**Given entries**
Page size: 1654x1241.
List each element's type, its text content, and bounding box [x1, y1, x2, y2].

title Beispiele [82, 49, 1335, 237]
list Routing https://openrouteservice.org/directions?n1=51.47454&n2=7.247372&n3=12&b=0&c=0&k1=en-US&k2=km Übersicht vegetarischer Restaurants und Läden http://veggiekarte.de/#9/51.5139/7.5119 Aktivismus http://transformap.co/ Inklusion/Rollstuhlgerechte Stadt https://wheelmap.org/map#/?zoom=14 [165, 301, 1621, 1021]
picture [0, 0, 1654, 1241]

**Stated task**
Pull out each line in the entries above that contains the word "bounding".

**Result for this task**
List each element's type, its text content, and bounding box [x1, y1, x2, y2].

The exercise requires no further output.